- [Task requirements]:
If a record holds a picture, omit the picture, but copy everything else below exactly.
● ● ●
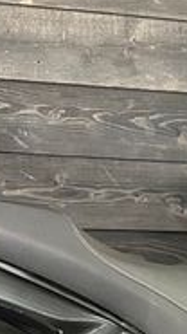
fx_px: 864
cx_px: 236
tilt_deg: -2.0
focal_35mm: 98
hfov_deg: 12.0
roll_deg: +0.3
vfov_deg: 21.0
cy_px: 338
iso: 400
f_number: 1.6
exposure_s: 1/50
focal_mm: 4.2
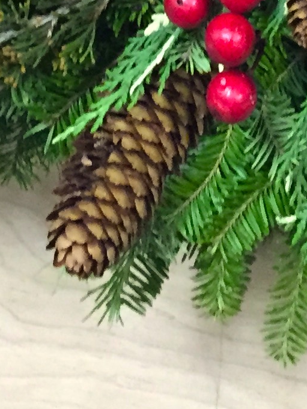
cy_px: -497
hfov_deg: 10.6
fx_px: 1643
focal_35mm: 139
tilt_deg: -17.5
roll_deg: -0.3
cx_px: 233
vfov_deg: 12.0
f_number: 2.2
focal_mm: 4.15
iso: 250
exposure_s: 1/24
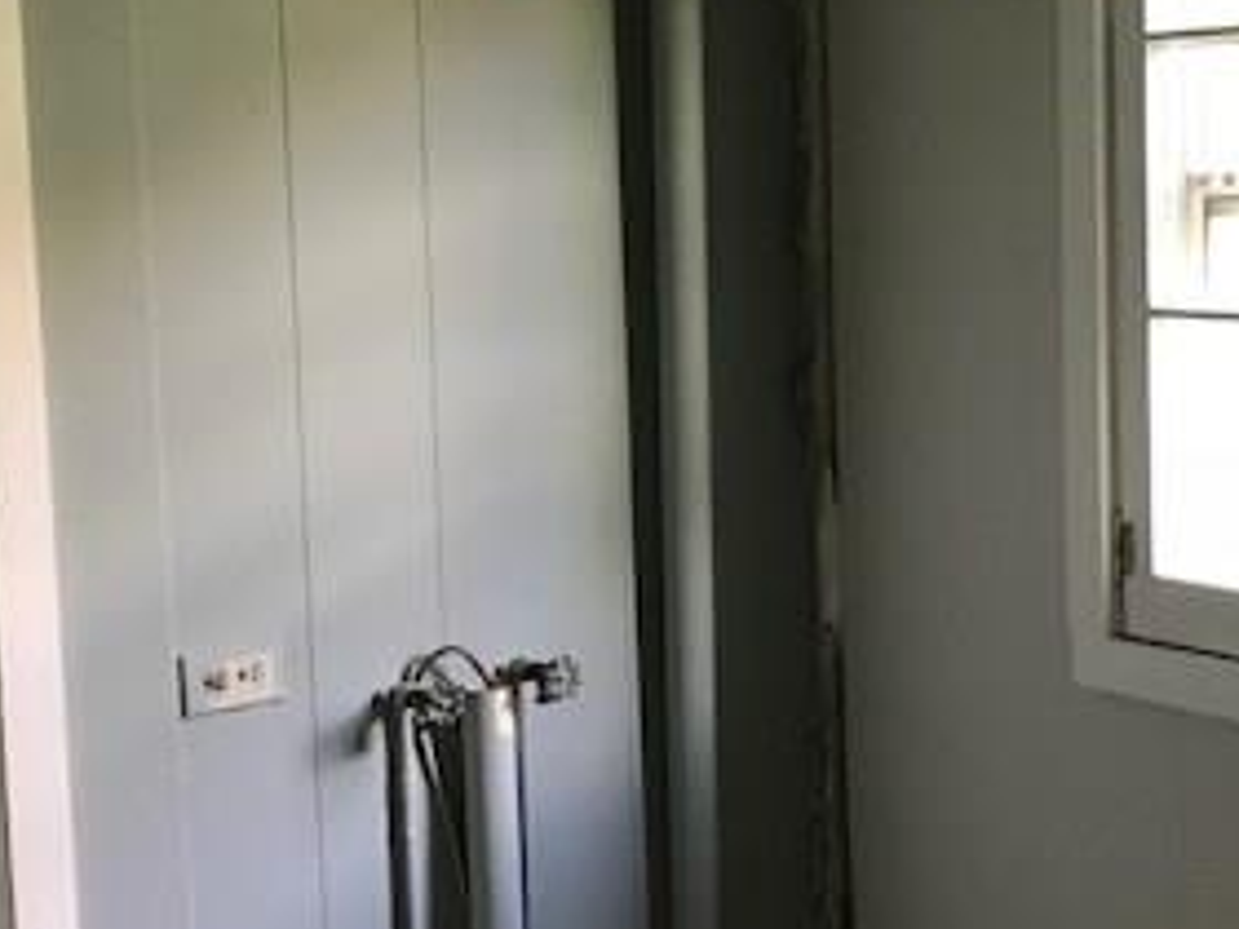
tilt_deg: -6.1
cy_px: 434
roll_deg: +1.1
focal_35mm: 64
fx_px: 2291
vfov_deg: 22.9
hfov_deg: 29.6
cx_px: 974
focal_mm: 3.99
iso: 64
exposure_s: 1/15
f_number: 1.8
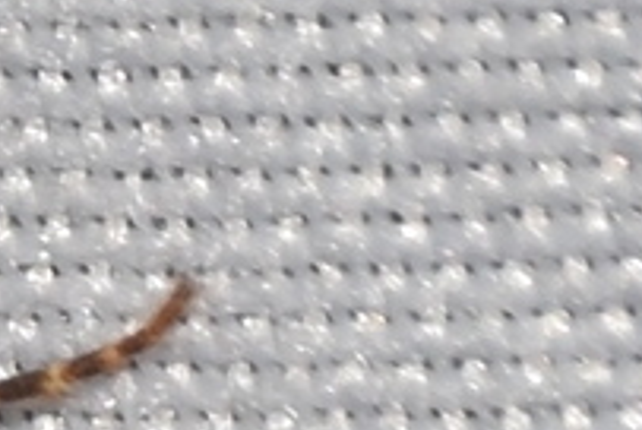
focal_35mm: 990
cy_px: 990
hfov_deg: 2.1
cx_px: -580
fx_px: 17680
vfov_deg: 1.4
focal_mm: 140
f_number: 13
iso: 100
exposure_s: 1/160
● ● ●
- [Answer to the exercise]:
fx_px: 864
cx_px: 236
tilt_deg: -2.0
focal_35mm: 98
hfov_deg: 12.0
roll_deg: +0.3
vfov_deg: 21.0
cy_px: 338
iso: 400
f_number: 1.6
exposure_s: 1/50
focal_mm: 4.2
cy_px: -497
hfov_deg: 10.6
fx_px: 1643
focal_35mm: 139
tilt_deg: -17.5
roll_deg: -0.3
cx_px: 233
vfov_deg: 12.0
f_number: 2.2
focal_mm: 4.15
iso: 250
exposure_s: 1/24
tilt_deg: -6.1
cy_px: 434
roll_deg: +1.1
focal_35mm: 64
fx_px: 2291
vfov_deg: 22.9
hfov_deg: 29.6
cx_px: 974
focal_mm: 3.99
iso: 64
exposure_s: 1/15
f_number: 1.8
focal_35mm: 990
cy_px: 990
hfov_deg: 2.1
cx_px: -580
fx_px: 17680
vfov_deg: 1.4
focal_mm: 140
f_number: 13
iso: 100
exposure_s: 1/160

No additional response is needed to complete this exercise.